I think this is my most favorite entry, anywhere, ever.

Lisa said...

This post is beautiful in so many ways.

deb said...

Great idea, the hanging numbers. Our family birthday tradition is decorating the kitchen with toilet paper. Happy (belated) birthing day to one of my favorite mamas!

Angelina said...

The more people who experience infertility challenges talk about it, bring it into the light, the more scripted it will also become. I never took fertility for granted. I considered myself extremely fortunate to have had Max. I have had family and friends go through the heart break of not conceiving, or conceiving and losing babies and I think I can appreciate how hard that must be.

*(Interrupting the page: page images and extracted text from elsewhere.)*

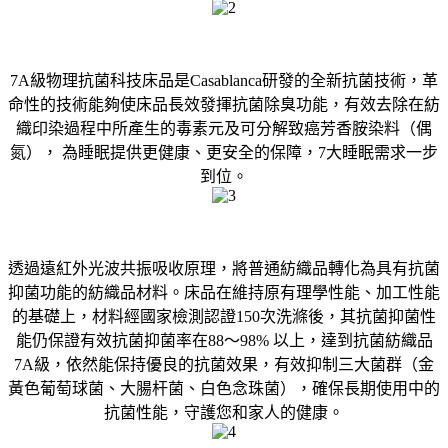
7A級物理抗菌科技床品是Casablanca研發的全新抗菌技術，革
命性的技術能夠使床品長效發揮抗菌除臭功能，有效去除在紡
織印染過程中所產生的毒素元及可分解致癌芳香胺染料（偶
氮）， 為睡眠提供更健康、更安全的保障，7大睡眠需求一步
到位。
透過遠紅外光波共振吸收原理，將普通紡織品轉化為具有抗菌
抑菌功能的紡織品材料。床品在維持原有理學性能、加工性能
的基礎上，材料經國家檢測認證150次洗滌後，其抗菌抑菌性
能仍保證有效抗菌抑菌率在88～98% 以上，達到抗菌紡織品
7A級，依然能保持優良的抗菌效果，有效抑制三大菌群（金
黃色葡萄球菌、大腸杆菌、白色念珠菌），確保長期使用中的
抗菌性能，守護您和家人的健康。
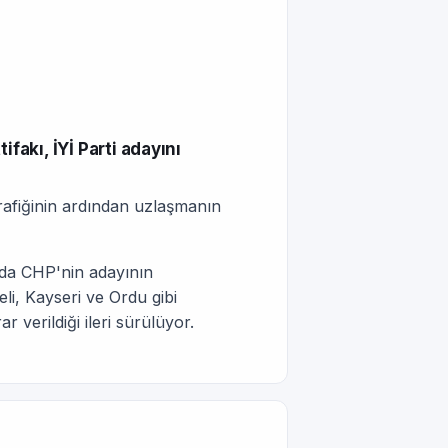
fakı, İYİ Parti adayını
trafiğinin ardından uzlaşmanın
'da CHP'nin adayının
i, Kayseri ve Ordu gibi
 verildiği ileri sürülüyor.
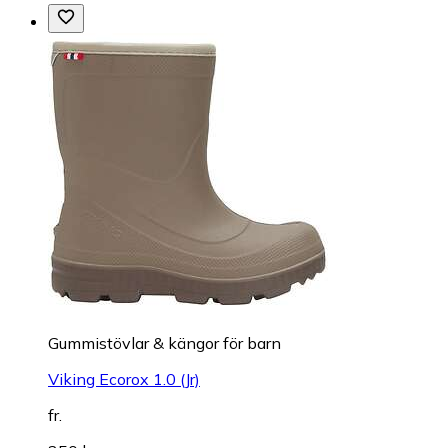
Gummistövlar & kängor för barn
Viking Ecorox 1.0 (Jr)
fr.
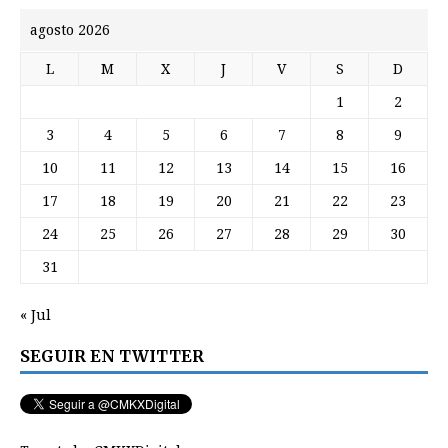
agosto 2026
L
M
X
J
V
S
D
1
2
3
4
5
6
7
8
9
10
11
12
13
14
15
16
17
18
19
20
21
22
23
24
25
26
27
28
29
30
31
« Jul
SEGUIR EN TWITTER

I'm glad you got to have your boy even if he came to you much later than hoped for.

april. said...

hey angelina. i hope infertility issues become more commonplace. wait, scratch that. i mean, i hope *talking* about it becomes more common, because it's already a prevalent concern. a lot of things would be easier to bear if we had the words with which to step through them.

sj said...

yes. april, beautiful post.

do you remember ocean's birthday inspired by 'a summertime song' by irene haas....the one with the silly magic paper party hats? freya was her only friend she cared to celebrate with. we had her number and big tissue paper butterflies hanging from the ceiling and that has been a tradition in our household ever since (the number, not the butterflies). perhaps tradition 'came' from you, i didn't remember or even really think, why or how we started it, it simply just has been.